3. Consider research priorities toward understanding how interventions in complex ecosystems can impact life's futures, and be informed by research on life-like systems.
Present and discuss kernel ideas that could seed projects.
2. Develop thought experiments that can stimulate new discoveries and offer insight into research problems.
3. Brainstorm research proposals that are collaborative, cross-disciplinary, and potentially cross-institutional. Once the concept is clear, details can be developed by distributed teams.
4. A small scale proof of concept of the effectiveness of the CIQ Design Method will be demonstrated through accelerated innovation in the Microbes–Mind Forum, with associated debate and learning materials.
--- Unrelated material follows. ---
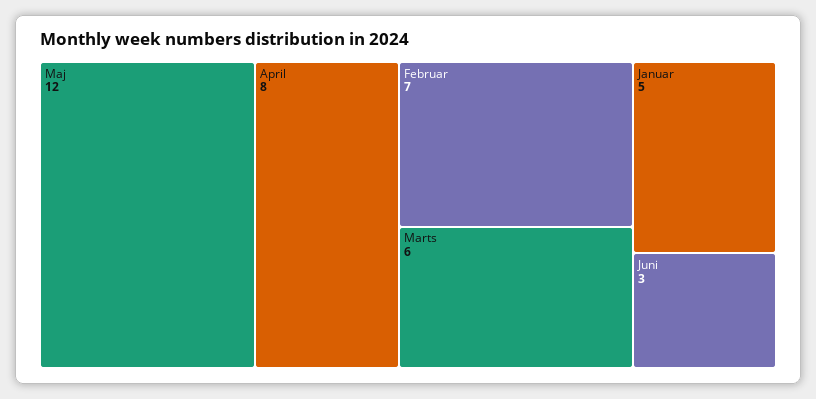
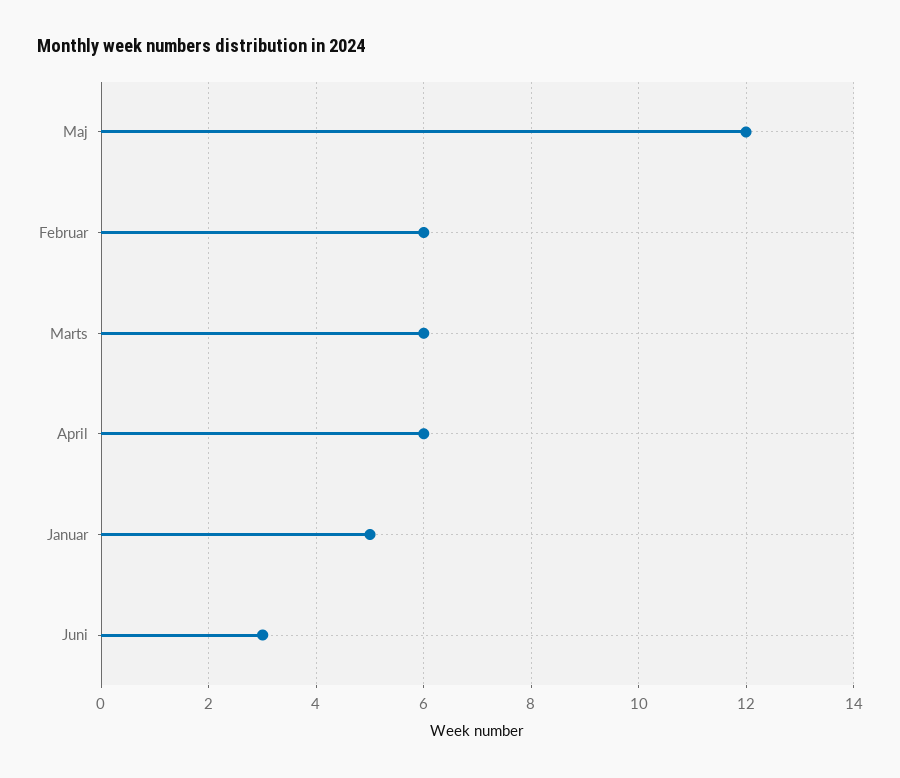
April: 8 -> 6
Februar: 7 -> 6

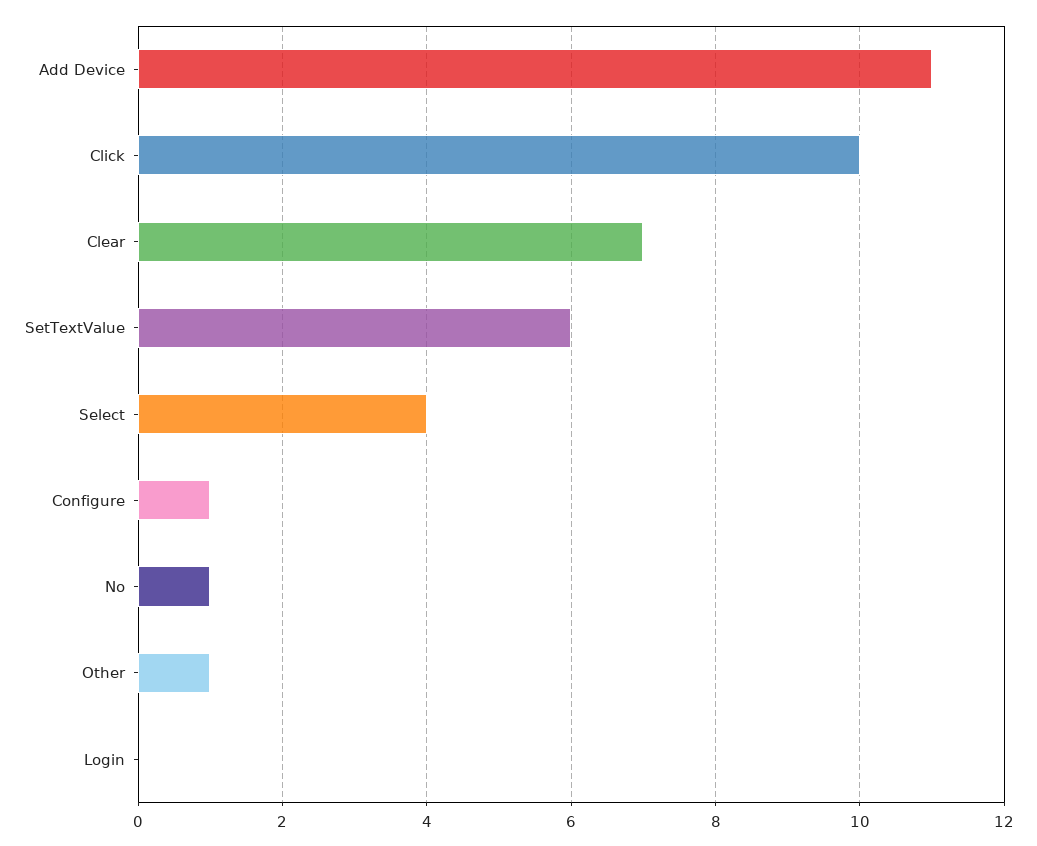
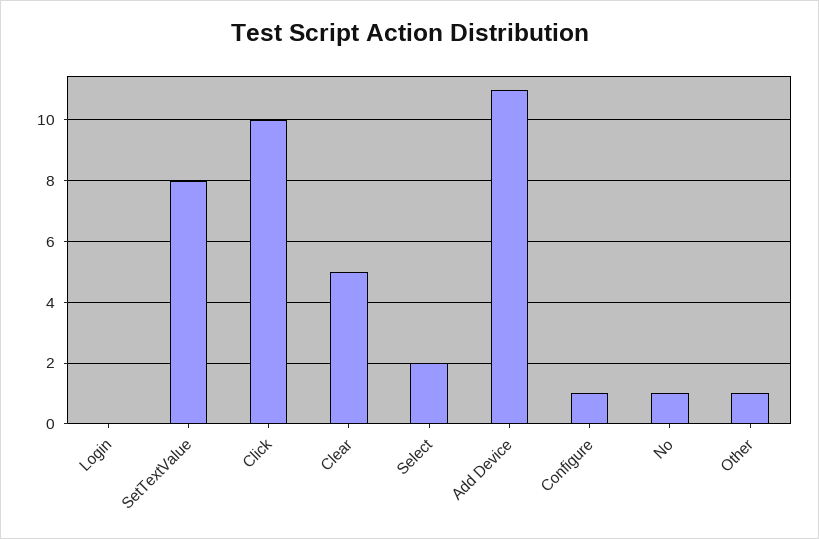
Clear: 7 -> 5
SetTextValue: 6 -> 8
Select: 4 -> 2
Thought Experiments | Formulating Research Priorities
Advisors and participants not only present their work, but also contribute to thought experiments and collaborative research concepts developed in each Forum. Following each Forum, conveners will document Thought Experiments and associated Research Priorities defined by each Forum. Between forums this website will be updated with knowledge resources reflecting progress on these questions.
Our particular perspective on complexity:
The Diversity of Complexity. Complexity is variously defined. Much of the study of complexity to date emphasizes better analytical tools and objective analysis of complex systems. Although analysis is valuable, it is equally critical to understand how systematic synthesis drives the creation and sustenance of complex, adaptive systems.
The Intellectual Opportunity. To understand how self-organization produces complex systems, the MM Forum focuses on process, examining how self-organizing systems operate — how the simple becomes functionally and effectively more complex. The evolutionary and developmental mechanisms of life-like systems manifest autonomy, effective “pattern recognition,” and response, driving self-organization. Our hypothesis is that these capacities underpin collaborative intelligence. Ultimately, what is learned from examining how simple systems self-organize to become more complex can reveal principles applicable to environmental sustainability, and decision support for complex problem-solving challenges, all of which must grow and evolve as self-organizing, adaptive systems.
Synthesis, and its counterpart, design, are processes that can be as systematic and rigorous as analysis, harnessing tools, such as modeling and simulation, active research methods, and guided interventions to explore how human designers and engineers can constructively participate in the ecosystems to which we belong.
Our core theme, COLLABORATIVE INTELLIGENCE, is reflexive.
We will pilot test the CIQ method, and associated support systems, before extending it to larger distributed collaboration challenges, such as decision support for eco-sustainability. Once applied to drive accelerated innovation on a small scale, we'll move on to implement an expanded, distributed CIQ experiment. As we "keep our eyes on the world," we'll gather a "genetic diversity" of views on reality to drive the next innovative breakthrough.